Mehr Energie durch mehr Freude

06.07.2009

Vor kurzem hat Christian, ein Freund, das Malen angefangen. Ich muss zugeben – das hat mich sehr überrascht. Denn Christian war nicht eben einer, den ich mir mit Buntstiften in der Hand vorgestellt hätte.

Ein Freund der mich hier in Thailand besuchte erzählte mir davon. Und er berichtete, dass Christian nun viele Stunde am Stück malend verbringt – oftmals tagelang wie besessen 12 Stunden am Stück malt. Und danach noch immer voller Energie ist.

Ein Bild vom BuntstiftMaler

Ein Bild vom BuntstiftMaler

Warum? Weil es ihm Freude macht. Er bezieht Kraft aus einer Tätigkeit, die ihn eigentlich Energie kostet (sicherlich ein bisschen körperliche, aber vor allem geistige).Das Malen “lädt ihn auf”.

Vielen Leute fühlen ständig müde und kraftlos. Die Anforderungen die an sie gestellt werden, überfordern sie.

Es gibt so vieles, was sie tun müssen, dass ihnen keine Kraft mehr bleibt für das, was sie tun wollen.

Und so leben sie ihr Leben – nur noch “Aufgaben erledigend”. Nur noch “funktionierend”, aber nicht mehr “erlebend”. Und ihre Energiereserven werden von Monat zu Monat geringer, genau wie ihre Lebensfreude.

Sie haben keine Lust mit mehr Freunden etwas zu unternehmen, und verbringen ihre Freizeit müde vor der Mattscheibe.

Die fatale Logik hinter so einem freudlosen Leben ist oft: Ich muss mit meiner Kraft haushalten, ich kann nicht das tun was mir Spaß macht, weil ich dann keine Energie habe um das zu tun was ich tun muss.

Nur sind wir Menschen nicht Motoren die auf Benzin laufen. Ein Automotor ist ein recht simpler Mechanismus: Energie gibt`s an der Tankstelle, und alles andere “verbraucht” Energie. Je weiter und schneller das Auto fährt, desto mehr Energie wird verbraucht.

Aber das Modell lässt sich nicht so einfach auf Menschen übersetzen.
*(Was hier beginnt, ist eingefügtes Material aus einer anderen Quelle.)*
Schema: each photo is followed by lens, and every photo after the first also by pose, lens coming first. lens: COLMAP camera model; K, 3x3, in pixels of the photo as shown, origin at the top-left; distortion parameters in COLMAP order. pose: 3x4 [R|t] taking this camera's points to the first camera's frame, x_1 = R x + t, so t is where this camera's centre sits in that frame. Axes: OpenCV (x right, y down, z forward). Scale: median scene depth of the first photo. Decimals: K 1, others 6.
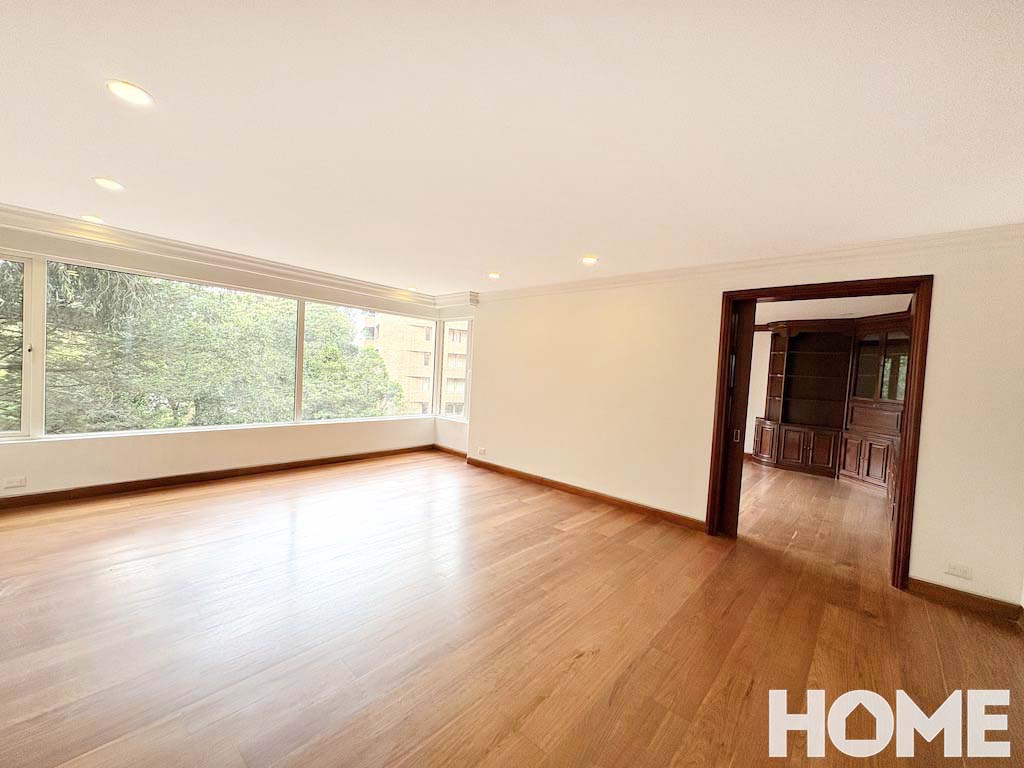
lens RADIAL K [[405.9, 0, 506.7], [0, 405.9, 383.9], [0, 0, 1]] dist [0.000238, 0.000200]
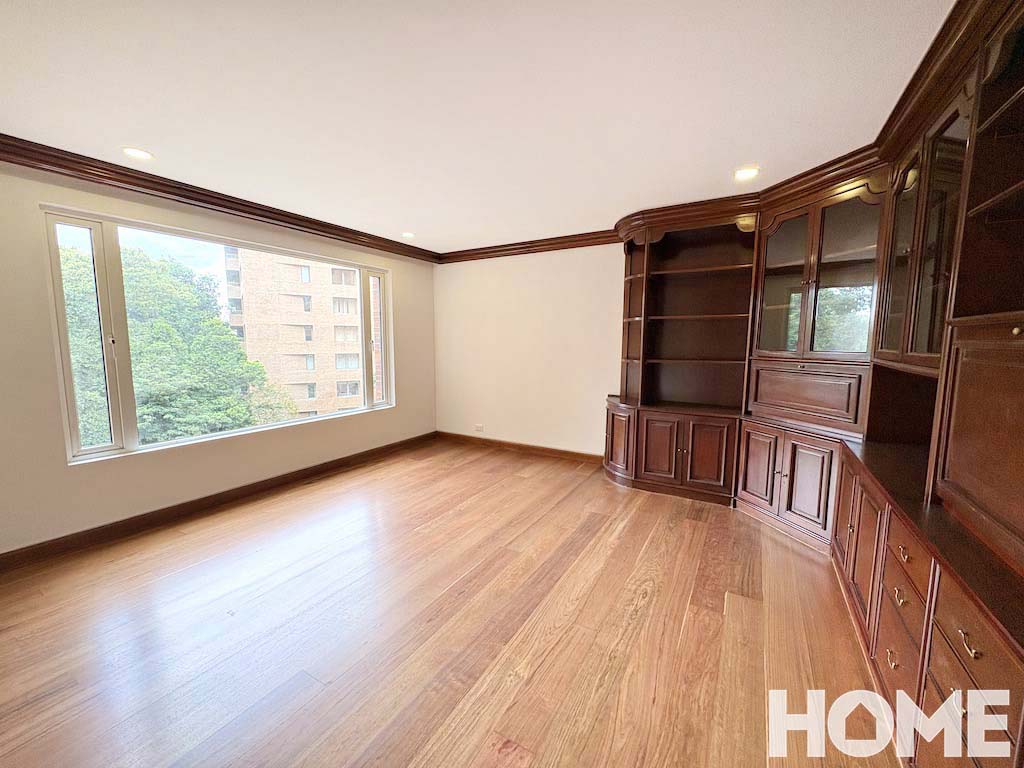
lens RADIAL K [[405.9, 0, 514.9], [0, 405.9, 381.2], [0, 0, 1]] dist [0.000238, 0.000200]
pose [[0.977287, -0.070306, 0.199918, 0.404577], [0.056833, 0.995758, 0.072357, 0.014111], [-0.204157, -0.059352, 0.977137, 0.506105]]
Es ist nicht: je mehr wir unternehmen, desto mehr Energie verbrauchen wir (und desto weniger haben wir).

Wenn wir Dinge unternehmen, die uns Freude machen, dann “lädt uns das auf”, dann gibt uns das Energie.Anfang des Monats hat Gaba darüber gebloggt in ihrem Post “Endlosschleife und Energie”:

Häufig lassen sich Klagen vernehmen, wie beispielsweise: “mein Alltag ist so anstrengend – ich habe keine Energie….” oder “…mein Alltag frißt mich auf…”

Vermutlich denkst Du jetzt, dass eine Reduzierung der Aktivität möglicherweise Abhilfe schaffen könnte. Aber das ist nach meiner Ansicht meist nur ein häufiger Trugschluss.
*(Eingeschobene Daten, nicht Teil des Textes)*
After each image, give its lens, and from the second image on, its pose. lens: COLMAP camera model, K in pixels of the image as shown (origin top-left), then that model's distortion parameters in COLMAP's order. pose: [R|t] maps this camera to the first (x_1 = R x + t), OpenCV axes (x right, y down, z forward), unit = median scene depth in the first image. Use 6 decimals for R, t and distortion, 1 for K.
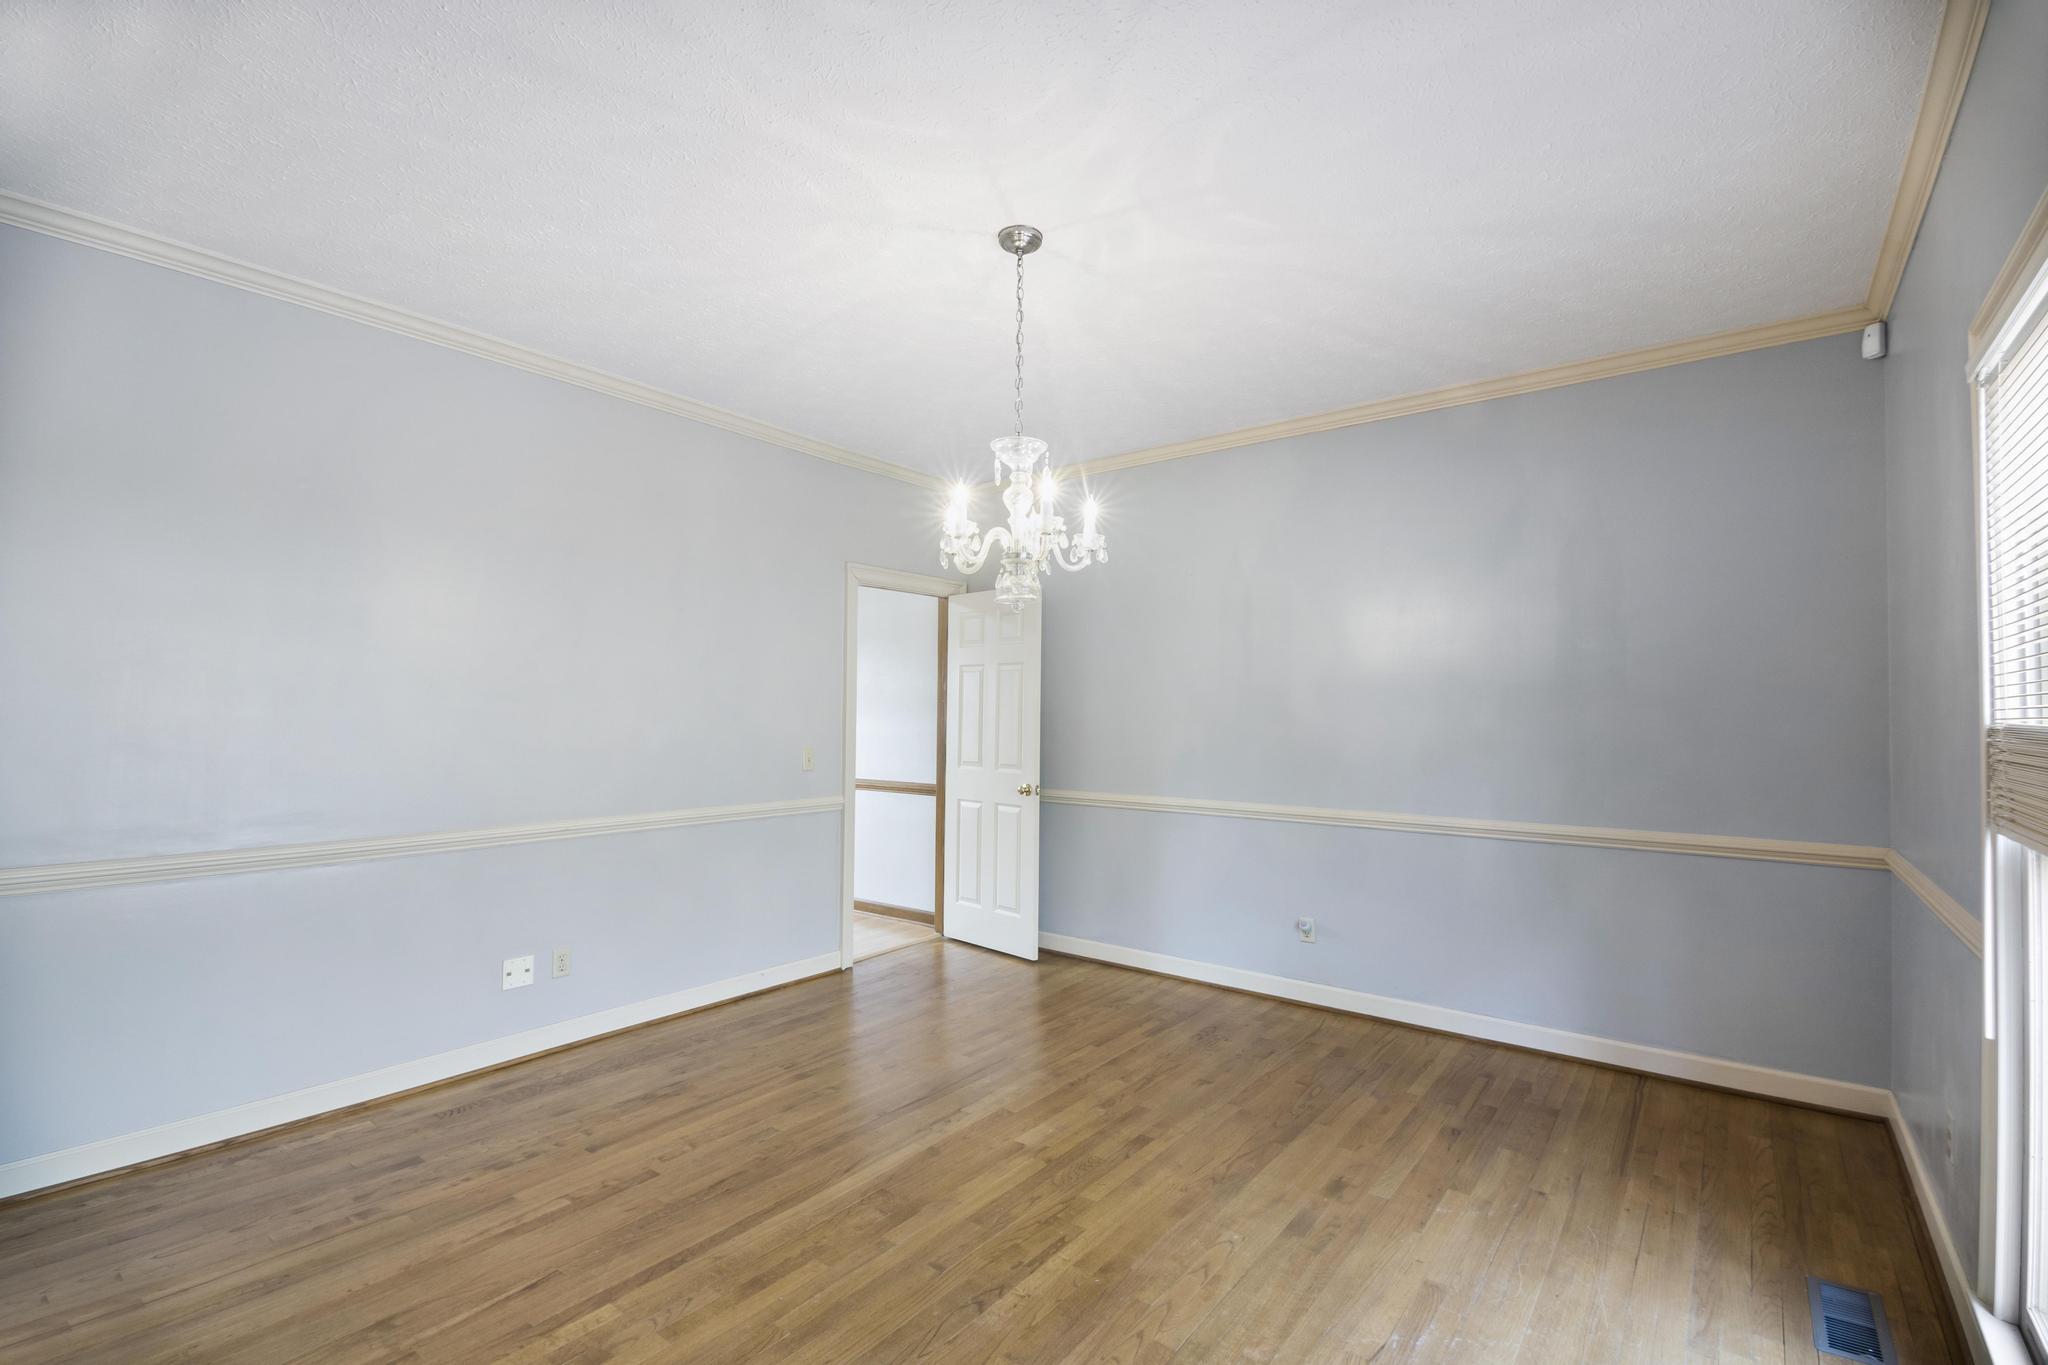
lens RADIAL K [[937.8, 0, 1025.7], [0, 937.8, 684.9], [0, 0, 1]] dist [0.010784, -0.006534]
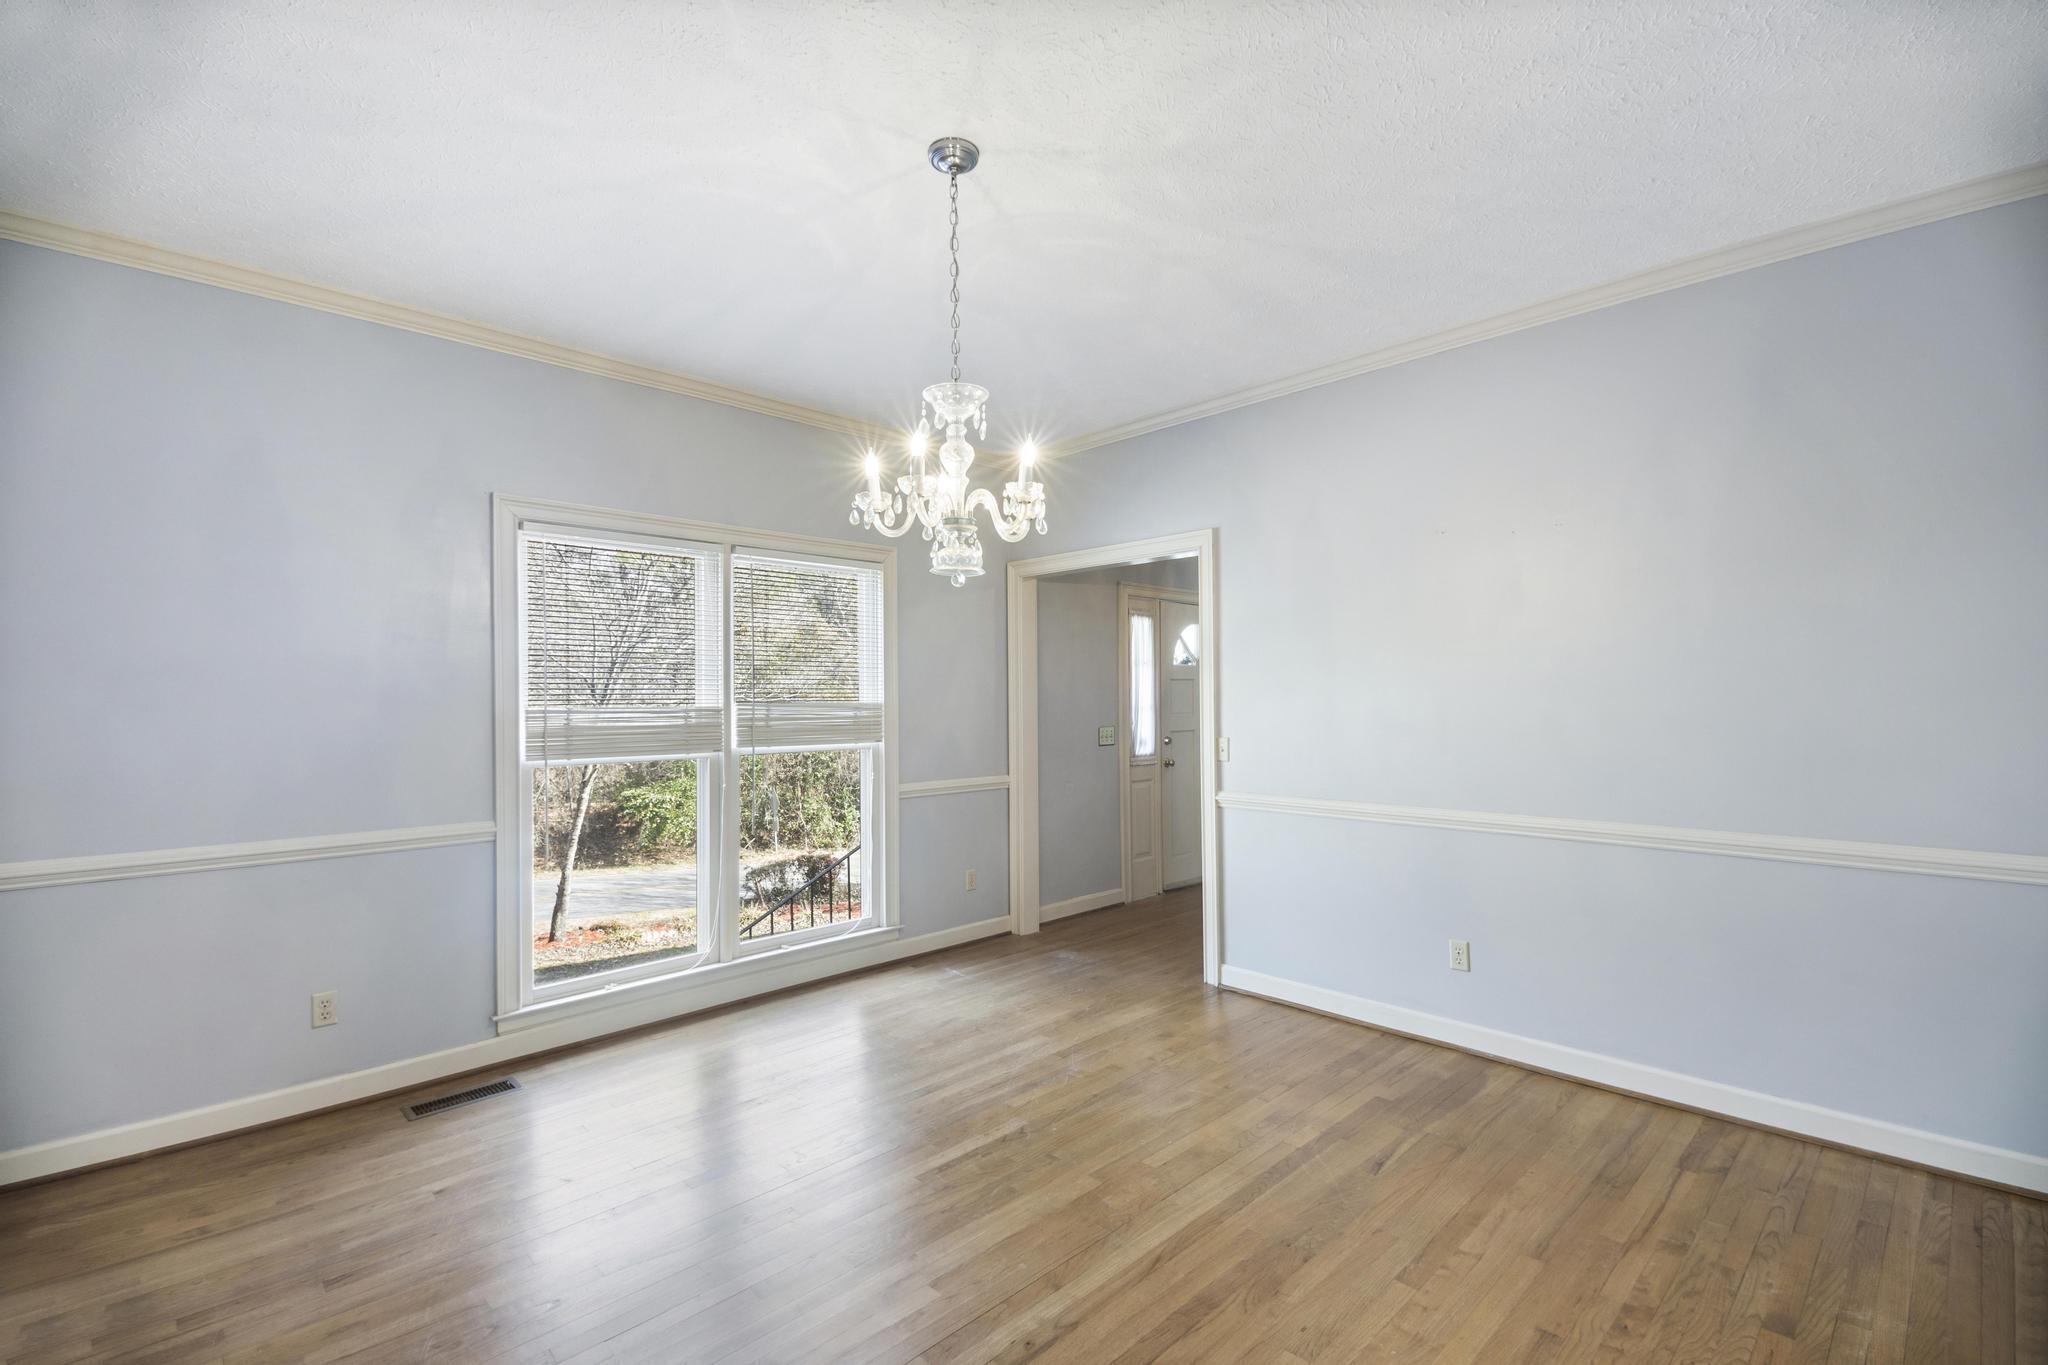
lens RADIAL K [[937.8, 0, 1012.0], [0, 937.8, 696.5], [0, 0, 1]] dist [0.010784, -0.006534]
pose [[-0.988759, 0.004072, 0.149461, -0.206962], [0.000138, 0.999654, -0.026321, 0.052217], [-0.149516, -0.026004, -0.988417, 2.028995]]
Nach meiner Erfahrung entsteht das Gefühl der Energielosigkeit und des “gelebt werdens” sehr oft durch ein Zuviel an eingefahrener Routine und zu wenig neue Impulse und Eindrücke hin.

Wenn Du Dich fühlst, als bräuchtest Du mehr Energie, dann fehlt es Dir vielleicht nicht so sehr an Energie, sondern an Tätigkeiten die Dir Freude machen. Deshalb schau Dir Deinen Wochenablauf an und frage Dich: wo tanke ich auf? Wann unternehme ich Dinge, die mir Kraft geben, und mich nicht nur Kraft kosten?